Collection entries:
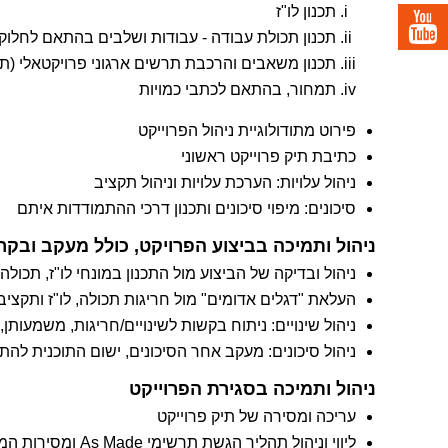
תכנון לו"ז
תכנון תכולת עבודה - עבודות ושלבים בהתאם לחלוקה 
תכנון משאבים והרכבת תרשים ארגוני פרויקטאלי (תפ
תמחור, בהתאם לכתבי כמויות
פירוט מתודולוגיית ניהול הפרוייקט
כתיבת תיק פרוייקט ראשוני
ניהול עלויות: הערכת עלויות וניהול תקציב
סיכונים: מיפוי סיכונים ותכנון דרכי ההתמודדות איתם
ניהול ותמיכה בביצוע הפרויקט, כולל מעקב ובקר
ניהול ובדיקה של הביצוע מול התכנון במונחי לו"ז, תכולה
העלאת "דגלים אדומים" מול חריגות תכולה, לו"ז ותקציב
ניהול שינויים: ניתוח בקשות לשינויים/חריגות, משמעותן,
ניהול סיכונים: מעקב אחר הסיכונים, ישום התוכנית להת
ניהול ותמיכה בסגירת הפרוייקט
עריכה ומסירה של תיק פרוייקט
ליווי וניהול תהליך הגשת תרשימי As Made ומסירות המבנים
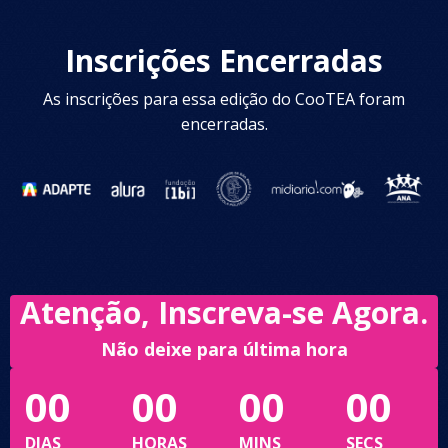
Inscrições Encerradas
As inscrições para essa edição do CooTEA foram
encerradas.
Atenção, Inscreva-se Agora.
Não deixe para última hora
00
00
00
00
DIAS
HORAS
MINS
SECS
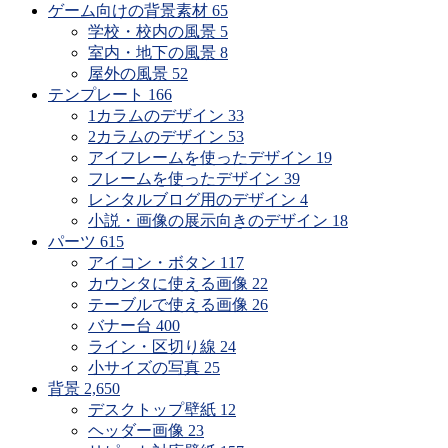
ゲーム向けの背景素材
65
学校・校内の風景
5
室内・地下の風景
8
屋外の風景
52
テンプレート
166
1カラムのデザイン
33
2カラムのデザイン
53
アイフレームを使ったデザイン
19
フレームを使ったデザイン
39
レンタルブログ用のデザイン
4
小説・画像の展示向きのデザイン
18
パーツ
615
アイコン・ボタン
117
カウンタに使える画像
22
テーブルで使える画像
26
バナー台
400
ライン・区切り線
24
小サイズの写真
25
背景
2,650
デスクトップ壁紙
12
ヘッダー画像
23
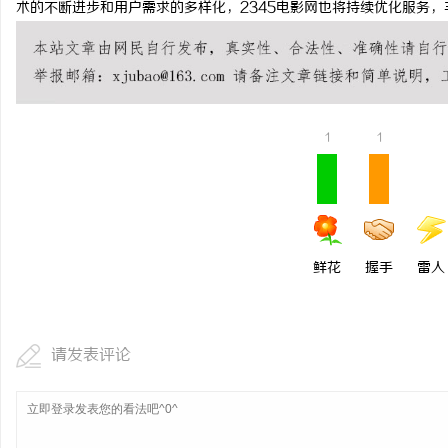
术的不断进步和用户需求的多样化，2345电影网也将持续优化服务
武汉配眼镜 上海配眼镜
武汉配眼镜 上海配眼镜
息
1
1
鲜花
握手
雷人
港
请发表评论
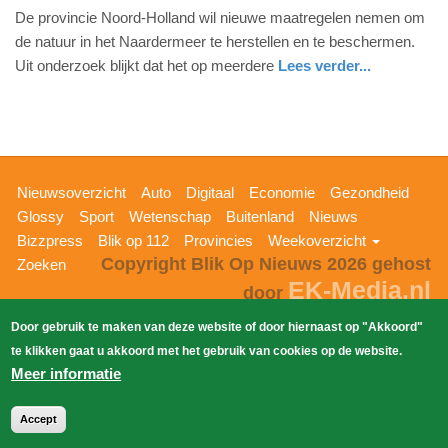
De provincie Noord-Holland wil nieuwe maatregelen nemen om
juni
de natuur in het Naardermeer te herstellen en te beschermen.
2026
Uit onderzoek blijkt dat het op meerdere
Lees verder...
-
17:11
Update:
01-
06-
Hoofdnavigatie
Nieuwsoverzicht
Auto
Digitaal
Economie
Gezondheid
2026
Glossy
Sport
Wetenschap
Buitenland
Nieuws
17:15
Bizzpress
Blik op 112
Provincies
Weekoverzicht
Copyright Blik Op Nieuws 2026
gehost
Zoeken
EK-Media.nl
door
Door gebruik te maken van deze website of door hiernaast op "Akkoord"
te klikken gaat u akkoord met het gebruik van cookies op de website.
Meer informatie
Accept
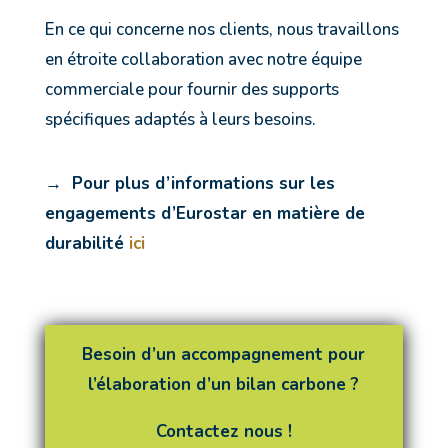
En ce qui concerne nos clients, nous travaillons
en étroite collaboration avec notre équipe
commerciale pour fournir des supports
spécifiques adaptés à leurs besoins.
→ Pour plus d’informations sur les
engagements d’Eurostar en matière de
durabilité
ici
Besoin d’un accompagnement pour
l’élaboration d’un bilan carbone ?
Contactez nous !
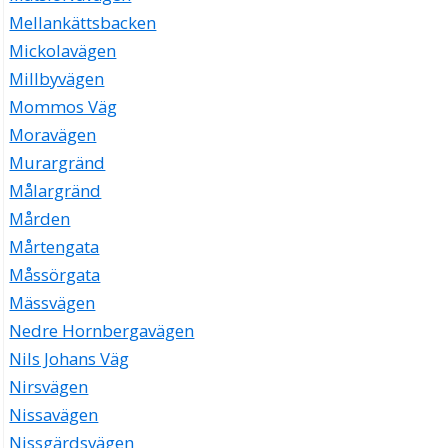
Mellankättsbacken
Mickolavägen
Millbyvägen
Mommos Väg
Moravägen
Murargränd
Målargränd
Mården
Mårtengata
Måssörgata
Mässvägen
Nedre Hornbergavägen
Nils Johans Väg
Nirsvägen
Nissavägen
Nissgärdsvägen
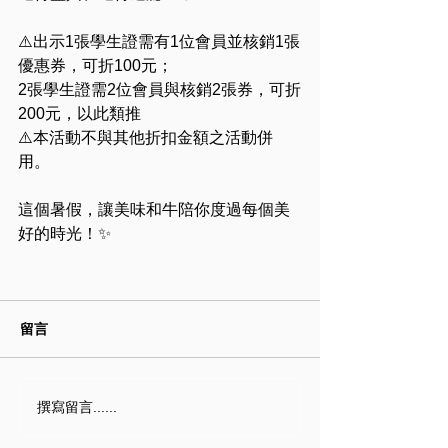
⚠️出示1張學生證需有1位會員並核銷1張
優惠券，可折100元；
2張學生證需2位會員與核銷2張券，可折
200元，以此類推
⚠️本活動不與其他折扣金額之活動併
用。
這個暑假，讓美味和牛陪你度過每個美
好的時光！✨
留言
撰寫留言......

# Assignment
A verbatim copy of the data, pictures removed, is the expected result.

# Exercise response
תכנון לו"ז
תכנון תכולת עבודה - עבודות ושלבים בהתאם לחלוקה 
תכנון משאבים והרכבת תרשים ארגוני פרויקטאלי (תפ
תמחור, בהתאם לכתבי כמויות
פירוט מתודולוגיית ניהול הפרוייקט
כתיבת תיק פרוייקט ראשוני
ניהול עלויות: הערכת עלויות וניהול תקציב
סיכונים: מיפוי סיכונים ותכנון דרכי ההתמודדות איתם
ניהול ותמיכה בביצוע הפרויקט, כולל מעקב ובקר
ניהול ובדיקה של הביצוע מול התכנון במונחי לו"ז, תכולה
העלאת "דגלים אדומים" מול חריגות תכולה, לו"ז ותקציב
ניהול שינויים: ניתוח בקשות לשינויים/חריגות, משמעותן,
ניהול סיכונים: מעקב אחר הסיכונים, ישום התוכנית להת
ניהול ותמיכה בסגירת הפרוייקט
עריכה ומסירה של תיק פרוייקט
ליווי וניהול תהליך הגשת תרשימי As Made ומסירות המבנים
Inscrições Encerradas
As inscrições para essa edição do CooTEA foram
encerradas.
Atenção, Inscreva-se Agora.
Não deixe para última hora
00
00
00
00
DIAS
HORAS
MINS
SECS
ゲーム向けの背景素材
65
学校・校内の風景
5
室内・地下の風景
8
屋外の風景
52
テンプレート
166
1カラムのデザイン
33
2カラムのデザイン
53
アイフレームを使ったデザイン
19
フレームを使ったデザイン
39
レンタルブログ用のデザイン
4
小説・画像の展示向きのデザイン
18
パーツ
615
アイコン・ボタン
117
カウンタに使える画像
22
テーブルで使える画像
26
バナー台
400
ライン・区切り線
24
小サイズの写真
25
背景
2,650
デスクトップ壁紙
12
ヘッダー画像
23
术的不断进步和用户需求的多样化，2345电影网也将持续优化服务
武汉配眼镜 上海配眼镜
武汉配眼镜 上海配眼镜
息
1
1
鲜花
握手
雷人
港
请发表评论
De provincie Noord-Holland wil nieuwe maatregelen nemen om
juni
de natuur in het Naardermeer te herstellen en te beschermen.
2026
Uit onderzoek blijkt dat het op meerdere
Lees verder...
-
17:11
Update:
01-
06-
Hoofdnavigatie
Nieuwsoverzicht
Auto
Digitaal
Economie
Gezondheid
2026
Glossy
Sport
Wetenschap
Buitenland
Nieuws
17:15
Bizzpress
Blik op 112
Provincies
Weekoverzicht
Copyright Blik Op Nieuws 2026
gehost
Zoeken
EK-Media.nl
door
Door gebruik te maken van deze website of door hiernaast op "Akkoord"
te klikken gaat u akkoord met het gebruik van cookies op de website.
Meer informatie
Accept
En ce qui concerne nos clients, nous travaillons
en étroite collaboration avec notre équipe
commerciale pour fournir des supports
spécifiques adaptés à leurs besoins.
→ Pour plus d’informations sur les
engagements d’Eurostar en matière de
durabilité
ici
Besoin d’un accompagnement pour
l’élaboration d’un bilan carbone ?
Contactez nous !
Mellankättsbacken
Mickolavägen
Millbyvägen
Mommos Väg
Moravägen
Murargränd
Målargränd
Mården
Mårtengata
Måssörgata
Mässvägen
Nedre Hornbergavägen
Nils Johans Väg
Nirsvägen
Nissavägen
Nissgärdsvägen
⚠️出示1張學生證需有1位會員並核銷1張
優惠券，可折100元；
2張學生證需2位會員與核銷2張券，可折
200元，以此類推
⚠️本活動不與其他折扣金額之活動併
用。
這個暑假，讓美味和牛陪你度過每個美
好的時光！✨
留言
撰寫留言......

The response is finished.